# Task description:
Copy out each line of the data that holds the string "ZREVRANK".

━━━━━ Records shown ━━━━━

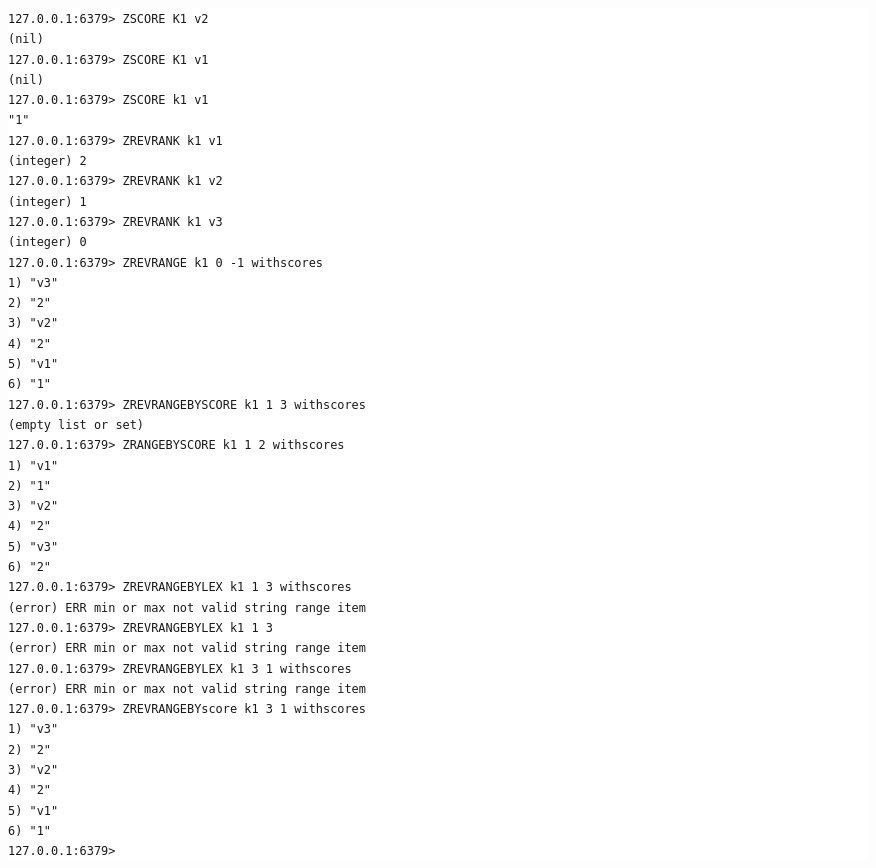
 ```
127.0.0.1:6379> ZSCORE K1 v2
(nil)
127.0.0.1:6379> ZSCORE K1 v1
(nil)
127.0.0.1:6379> ZSCORE k1 v1
"1"
127.0.0.1:6379> ZREVRANK k1 v1
(integer) 2
127.0.0.1:6379> ZREVRANK k1 v2
(integer) 1
127.0.0.1:6379> ZREVRANK k1 v3
(integer) 0
127.0.0.1:6379> ZREVRANGE k1 0 -1 withscores
1) "v3"
2) "2"
3) "v2"
4) "2"
5) "v1"
6) "1"
127.0.0.1:6379> ZREVRANGEBYSCORE k1 1 3 withscores
(empty list or set)
127.0.0.1:6379> ZRANGEBYSCORE k1 1 2 withscores
1) "v1"
2) "1"
3) "v2"
4) "2"
5) "v3"
6) "2"
127.0.0.1:6379> ZREVRANGEBYLEX k1 1 3 withscores
(error) ERR min or max not valid string range item
127.0.0.1:6379> ZREVRANGEBYLEX k1 1 3 
(error) ERR min or max not valid string range item
127.0.0.1:6379> ZREVRANGEBYLEX k1 3 1 withscores
(error) ERR min or max not valid string range item
127.0.0.1:6379> ZREVRANGEBYscore k1 3 1 withscores
1) "v3"
2) "2"
3) "v2"
4) "2"
5) "v1"
6) "1"
127.0.0.1:6379> 
```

━━━━━

# Answer area:
127.0.0.1:6379> ZREVRANK k1 v1
127.0.0.1:6379> ZREVRANK k1 v2
127.0.0.1:6379> ZREVRANK k1 v3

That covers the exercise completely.